Hot deposit competition hitting TSB, Kiwibank, SBS

Meanwhile, Bruce said the big story for the three New Zealand owned banks - Kiwibank, and the mutuals SBS Bank and TSB Bank - was the competition for domestic deposits. This has ramped up with the April introduction of the Reserve Bank's core funding ratio (CFR) which sets out that banks must secure 65% of their funding from retail deposits and bonds with durations of more than 12 months. The Reserve Bank wants to lift the CFR to 75% by mid-2012.

Although Kiwibank made its first foray into offshore funding last year and plans more, it, SBS and TSB have traditionally been reliant on domestic retail funding whereas the big four banks have also tapped overseas wholesale markets.

"There’s no doubt that without the offshore funding, the competition in this local market as the banks try to get their core funding ratios into the required ranges, has been quite intense and they (the three New Zealand owned banks) are probably wearing 100% of it whereas the majors have been able to insulate themselves with their roughly 30-35% offshore funding," said Bruce.

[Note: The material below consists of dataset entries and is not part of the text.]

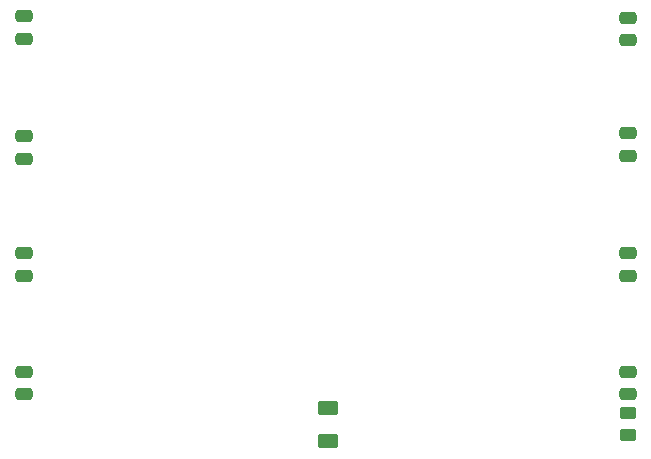
<source format=gbr>
%TF.GenerationSoftware,KiCad,Pcbnew,(6.0.7)*%
%TF.CreationDate,2023-01-24T22:55:54+00:00*%
%TF.ProjectId,CPC464-2MINICAS1,43504334-3634-42d3-924d-494e49434153,rev?*%
%TF.SameCoordinates,Original*%
%TF.FileFunction,Paste,Top*%
%TF.FilePolarity,Positive*%
%FSLAX46Y46*%
G04 Gerber Fmt 4.6, Leading zero omitted, Abs format (unit mm)*
G04 Created by KiCad (PCBNEW (6.0.7)) date 2023-01-24 22:55:54*
%MOMM*%
%LPD*%
G01*
G04 APERTURE LIST*
G04 Aperture macros list*
%AMRoundRect*
0 Rectangle with rounded corners*
0 $1 Rounding radius*
0 $2 $3 $4 $5 $6 $7 $8 $9 X,Y pos of 4 corners*
0 Add a 4 corners polygon primitive as box body*
4,1,4,$2,$3,$4,$5,$6,$7,$8,$9,$2,$3,0*
0 Add four circle primitives for the rounded corners*
1,1,$1+$1,$2,$3*
1,1,$1+$1,$4,$5*
1,1,$1+$1,$6,$7*
1,1,$1+$1,$8,$9*
0 Add four rect primitives between the rounded corners*
20,1,$1+$1,$2,$3,$4,$5,0*
20,1,$1+$1,$4,$5,$6,$7,0*
20,1,$1+$1,$6,$7,$8,$9,0*
20,1,$1+$1,$8,$9,$2,$3,0*%
G04 Aperture macros list end*
%ADD10RoundRect,0.250000X0.475000X-0.250000X0.475000X0.250000X-0.475000X0.250000X-0.475000X-0.250000X0*%
%ADD11RoundRect,0.250000X-0.450000X0.262500X-0.450000X-0.262500X0.450000X-0.262500X0.450000X0.262500X0*%
%ADD12RoundRect,0.250000X-0.625000X0.375000X-0.625000X-0.375000X0.625000X-0.375000X0.625000X0.375000X0*%
G04 APERTURE END LIST*
D10*
%TO.C,C708*%
X85329000Y-84485200D03*
X85329000Y-82585200D03*
%TD*%
%TO.C,C703*%
X34239200Y-74436800D03*
X34239200Y-72536800D03*
%TD*%
%TO.C,C705*%
X85329000Y-54513200D03*
X85329000Y-52613200D03*
%TD*%
%TO.C,C707*%
X85329000Y-74452200D03*
X85329000Y-72552200D03*
%TD*%
%TO.C,C706*%
X85329000Y-64292200D03*
X85329000Y-62392200D03*
%TD*%
D11*
%TO.C,R1220*%
X85344000Y-86087500D03*
X85344000Y-87912500D03*
%TD*%
D10*
%TO.C,C701*%
X34239200Y-54370800D03*
X34239200Y-52470800D03*
%TD*%
%TO.C,C702*%
X34239200Y-64530800D03*
X34239200Y-62630800D03*
%TD*%
D12*
%TO.C,D1220*%
X60000000Y-85600000D03*
X60000000Y-88400000D03*
%TD*%
D10*
%TO.C,C704*%
X34239200Y-84469800D03*
X34239200Y-82569800D03*
%TD*%
M02*

</source>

In a parting shot, recently departed Kiwibank CEO Sam Knowles said the CFR had made New Zealand owned financial institutions less competitive against their foreign owned rivals. Knowles said locally owned financial institutions needed to source money offshore to get their cost of funding down. The state owned bank had plans to open up a range of offshore funding facilities. These would see Kiwibank aim to raise somewhere in the vicinity of the A$250 million raised in five-year bonds in Australia last year.

Bruce said TSB's big drop in interest margins also stemmed from the unwinding of hedging positions. In the year to March 2010 TSB had NZ$21 million of income from derivative financial instruments up from NZ$1 million the year before.